L'article 3 de l'ordonnance stipule : " Sont abrogées les dispositions de nature législative du code de la mutualité dans sa rédaction issue de la loi n° 85 773 du 25 juillet 1985 portant réforme du code de la mutualité, ainsi que les textes qui l'ont complétée ou modifiée. "

L'article L. 111-1 du code de la mutualité annexé à l'ordonnance stipule : " Les mutuelles peuvent avoir pour objet : 1) De réaliser les opérations d'assurance suivantes : a) Couvrir les risques de dommages corporels liés à des accidents ou à la maladie ; b) Contracter des engagements dont l'exécution dépend de la durée de la vie humaine, verser un capital en cas de mariage ou de naissance d'enfants, faire appel à l'épargne en vue de la capitalisation en contractant des engagements déterminés ; c) Réaliser des opérations de protection juridique et d'assistance aux personnes ; d) Couvrir le risque de perte de revenus lié au chômage. "

Claude Reichman, animateur d'un groupe poujadiste pourfendeur de la sécurité sociale   (et qui à rappelé tous ces textes sur son site internet) pouvait ainsi conclure un article paru dans le Figaro : " Il ressort clairement de tous ces textes que les Français peuvent s'assurer librement, pour tous les risques relatifs à la maladie, la vieillesse, les accidents du travail et le chômage auprès de la Sécurité sociale, d'une société d'assurance, d'une institution de prévoyance ou d'une mutuelle.
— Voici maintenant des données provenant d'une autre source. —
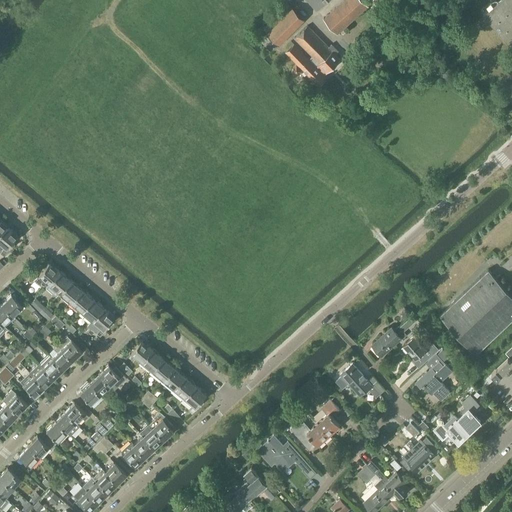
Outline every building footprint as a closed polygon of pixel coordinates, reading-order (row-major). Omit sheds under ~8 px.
[(306,0),(317,11),(328,0),(306,0)] [(337,33),(343,28),(368,5),(363,0),(343,0),(324,18),(337,33)] [(511,0),(499,0),(483,14),(495,27),(499,24),(502,28),(498,31),(510,45),(511,43),(511,0)] [(275,17),(290,32),(304,19),(289,4),(275,17)] [(290,32),(275,17),(263,28),(268,33),(261,39),(272,50),(290,32)] [(318,61),(328,71),(340,59),(307,25),(294,38),(317,61),(318,61)] [(368,36),(368,37),(368,38),(369,38),(369,39),(370,40),(371,40),(372,41),(373,41),(374,41),(375,40),(376,40),(377,39),(377,38),(378,38),(378,37),(378,36),(378,35),(378,34),(377,33),(377,32),(376,31),(375,31),(374,31),(373,31),(372,31),(371,31),(370,32),(369,33),(368,34),(368,35),(368,36)] [(357,44),(356,46),(356,48),(356,50),(358,51),(360,52),(363,52),(365,51),(366,49),(366,47),(366,45),(365,43),(364,42),(362,42),(360,42),(359,42),(357,44)] [(318,61),(317,61),(314,64),(295,44),(286,52),(297,63),(292,67),(292,71),(295,74),(299,73),(303,69),(318,84),(326,76),(324,75),(328,71),(318,61)] [(5,225),(0,231),(0,252),(3,255),(15,244),(11,241),(16,235),(5,225)] [(45,287),(59,271),(49,262),(43,268),(40,265),(30,277),(40,286),(41,284),(45,288),(45,287)] [(488,269),(439,315),(476,354),(511,319),(511,294),(496,277),(495,278),(490,274),(492,272),(488,269)] [(59,271),(45,287),(56,296),(58,293),(70,280),(59,271)] [(81,289),(70,280),(58,293),(70,302),(81,289)] [(81,289),(70,302),(80,311),(91,298),(81,289)] [(11,294),(1,303),(13,315),(22,305),(11,294)] [(30,301),(38,310),(43,306),(34,297),(30,301)] [(102,307),(91,298),(80,311),(91,320),(102,307)] [(1,303),(0,304),(0,320),(3,324),(13,315),(1,303)] [(44,316),(49,311),(45,307),(40,312),(44,316)] [(113,317),(102,307),(91,320),(101,328),(96,333),(99,336),(111,325),(108,322),(113,317)] [(52,315),(49,311),(44,316),(47,320),(52,315)] [(63,323),(60,321),(55,315),(50,320),(58,328),(63,323)] [(66,326),(69,323),(64,318),(60,321),(63,323),(66,326)] [(69,323),(66,326),(72,332),(75,329),(69,323)] [(42,328),(47,333),(50,330),(45,325),(42,328)] [(30,326),(26,329),(32,335),(36,332),(30,326)] [(372,345),(380,355),(400,337),(402,339),(406,335),(398,326),(394,330),(391,327),(372,345)] [(47,333),(42,328),(38,332),(43,337),(47,333)] [(32,335),(26,329),(23,333),(29,339),(32,335)] [(413,336),(403,345),(415,358),(412,360),(418,366),(438,349),(427,337),(424,339),(424,338),(423,339),(419,334),(415,337),(413,336)] [(67,335),(58,344),(72,360),(82,350),(71,339),(67,335)] [(140,360),(151,347),(141,338),(136,344),(132,342),(122,354),(126,357),(131,353),(140,360)] [(23,347),(28,353),(32,349),(26,343),(23,347)] [(8,348),(14,354),(17,350),(11,344),(8,348)] [(58,344),(48,353),(63,369),(72,360),(58,344)] [(511,345),(509,348),(504,353),(507,357),(491,372),(496,378),(511,362),(511,345)] [(28,353),(23,347),(19,351),(25,356),(28,353)] [(162,357),(151,347),(140,360),(151,370),(162,357)] [(9,358),(3,353),(0,355),(0,357),(5,362),(9,358)] [(48,353),(38,362),(42,366),(53,378),(63,369),(48,353)] [(173,366),(162,357),(151,370),(162,379),(173,366)] [(119,365),(127,374),(132,370),(123,361),(119,365)] [(439,361),(415,382),(420,387),(423,385),(431,394),(434,391),(441,400),(449,392),(442,384),(440,382),(453,371),(445,362),(442,365),(439,361)] [(9,362),(5,366),(10,371),(14,367),(9,362)] [(38,362),(29,371),(44,387),(53,378),(42,366),(38,362)] [(342,388),(348,382),(359,395),(371,384),(379,393),(384,389),(376,380),(377,379),(373,375),(368,380),(352,363),(340,373),(341,375),(335,380),(342,388)] [(109,365),(99,374),(110,385),(114,390),(127,377),(116,366),(113,369),(109,365)] [(5,366),(1,370),(9,379),(13,374),(10,371),(5,366)] [(184,375),(173,366),(162,379),(173,388),(184,375)] [(1,370),(0,371),(0,378),(2,380),(5,383),(9,379),(1,370)] [(29,371),(19,380),(23,384),(34,396),(44,387),(29,371)] [(99,374),(89,383),(100,394),(110,385),(99,374)] [(141,381),(135,375),(131,378),(138,385),(141,381)] [(184,375),(173,388),(184,397),(195,384),(184,375)] [(89,383),(79,392),(90,404),(100,394),(89,383)] [(205,393),(195,384),(184,397),(193,405),(188,410),(192,413),(204,402),(201,399),(205,393)] [(12,389),(2,399),(4,400),(18,413),(27,403),(12,389)] [(147,391),(144,396),(149,399),(152,394),(147,391)] [(152,394),(149,399),(153,403),(157,398),(152,394)] [(454,414),(453,415),(469,431),(480,420),(471,411),(478,404),(469,395),(461,403),(465,407),(461,411),(463,413),(458,418),(454,414)] [(149,399),(144,396),(140,400),(149,407),(153,403),(149,399)] [(124,401),(130,407),(134,403),(128,397),(124,401)] [(318,421),(329,434),(340,424),(335,420),(338,417),(336,415),(340,410),(330,399),(321,408),(322,409),(313,417),(317,422),(318,421)] [(0,403),(2,406),(0,408),(0,414),(9,423),(18,413),(4,400),(0,403)] [(65,411),(76,422),(81,417),(84,420),(88,415),(85,413),(86,412),(74,401),(65,411)] [(130,407),(124,401),(121,405),(126,410),(130,407)] [(167,412),(172,408),(168,403),(163,408),(167,412)] [(137,411),(133,407),(129,410),(134,415),(137,411)] [(172,408),(167,412),(176,421),(181,417),(172,408)] [(154,418),(149,423),(152,427),(163,439),(173,430),(171,428),(174,425),(164,415),(159,410),(152,416),(154,418)] [(65,411),(55,420),(67,432),(76,422),(65,411)] [(0,432),(9,423),(0,414),(0,432)] [(100,421),(108,429),(116,421),(111,415),(107,419),(104,416),(100,421)] [(119,418),(121,420),(125,424),(128,420),(123,415),(119,418)] [(469,431),(453,415),(443,425),(441,422),(433,430),(441,439),(448,432),(458,442),(469,431)] [(318,421),(317,422),(311,428),(301,417),(290,427),(310,449),(317,443),(318,444),(329,434),(318,421)] [(67,432),(55,420),(46,430),(50,434),(46,437),(54,444),(57,441),(67,432)] [(108,429),(100,421),(95,425),(98,428),(94,431),(100,437),(108,429)] [(149,423),(139,432),(143,435),(142,436),(154,447),(163,439),(152,427),(149,423)] [(405,427),(413,436),(418,431),(410,423),(405,427)] [(261,446),(258,448),(264,455),(267,458),(270,462),(273,460),(281,468),(293,457),(303,468),(302,470),(310,478),(316,473),(290,444),(287,441),(283,445),(273,434),(264,443),(261,446)] [(54,444),(46,437),(43,441),(37,435),(28,445),(39,456),(48,446),(50,448),(54,444)] [(104,436),(100,440),(109,449),(113,445),(104,436)] [(142,436),(133,444),(144,456),(154,447),(142,436)] [(405,457),(400,461),(412,473),(416,469),(418,471),(440,450),(426,436),(420,442),(419,440),(403,455),(405,457)] [(109,449),(100,440),(93,448),(97,452),(100,448),(105,453),(109,449)] [(129,441),(120,450),(134,465),(144,456),(133,444),(133,445),(129,441)] [(39,456),(28,445),(18,455),(30,466),(39,456)] [(242,453),(248,459),(251,455),(246,449),(242,453)] [(81,455),(76,450),(72,454),(77,459),(81,455)] [(91,458),(86,453),(83,457),(87,462),(91,458)] [(371,460),(367,464),(375,473),(379,469),(380,469),(371,460)] [(69,467),(64,462),(60,465),(65,471),(69,467)] [(105,471),(116,483),(125,473),(114,462),(105,471)] [(367,464),(358,472),(367,481),(369,479),(375,473),(367,464)] [(240,485),(251,497),(262,488),(270,497),(279,489),(267,476),(263,480),(251,466),(245,472),(250,478),(246,481),(240,485)] [(101,467),(92,477),(96,481),(107,492),(116,483),(105,471),(101,467)] [(0,476),(0,477),(12,488),(20,478),(7,468),(0,476)] [(379,469),(375,473),(381,479),(382,480),(384,482),(394,493),(398,499),(409,489),(404,484),(406,482),(395,471),(388,478),(379,469)] [(12,488),(0,477),(0,492),(4,496),(12,488)] [(62,495),(63,495),(67,491),(62,486),(66,483),(62,479),(54,487),(62,495)] [(378,487),(363,502),(372,511),(373,511),(394,493),(384,482),(382,480),(381,479),(375,484),(378,487)] [(96,481),(87,490),(98,501),(107,492),(96,481)] [(82,485),(73,495),(77,499),(89,510),(98,501),(87,490),(82,485)] [(251,497),(240,485),(235,490),(235,491),(232,494),(230,491),(223,497),(235,511),(238,508),(238,509),(240,507),(245,511),(252,505),(248,500),(251,497)] [(220,498),(212,489),(209,486),(206,488),(209,492),(208,492),(216,502),(220,498)] [(50,489),(44,496),(53,504),(59,497),(50,489)] [(31,497),(35,500),(40,495),(36,492),(31,497)] [(334,510),(332,511),(344,511),(348,508),(347,508),(349,506),(340,498),(339,499),(331,507),(334,510)] [(22,507),(26,510),(32,504),(28,501),(22,507)] [(38,501),(33,507),(37,511),(43,504),(38,501)]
De nombreuses mutuelles françaises ont obtenu l'agrément des pouvoirs publics mais aucune à ce jour ne propose de contrats d'assurance maladie susceptibles de se substituer à la Sécurité sociale. Aucune société d'assurance française n'en propose non plus. Seules certaines sociétés d'assurance européennes pratiquent à l'heure actuelle les opérations ci-dessus décrites. "

Le cadre législatif est donc en place, le monopole de la sécurité sociale sur l'assurance maladie est déjà sérieusement entamé. Gouvernement et Medef n'ont plus qu'à parachever le dispositif en mettant en place toutes les mesures qui vont inciter les Français à " choisir " les assurances privées, au départ en proposant des tarifs attractifs, mais ensuite, comme le montre le modèle américain, en s'assurant de substantiels profits et en laissant à la collectivité le soin de boucher les trous béant ouverts dans la protection sociale collective.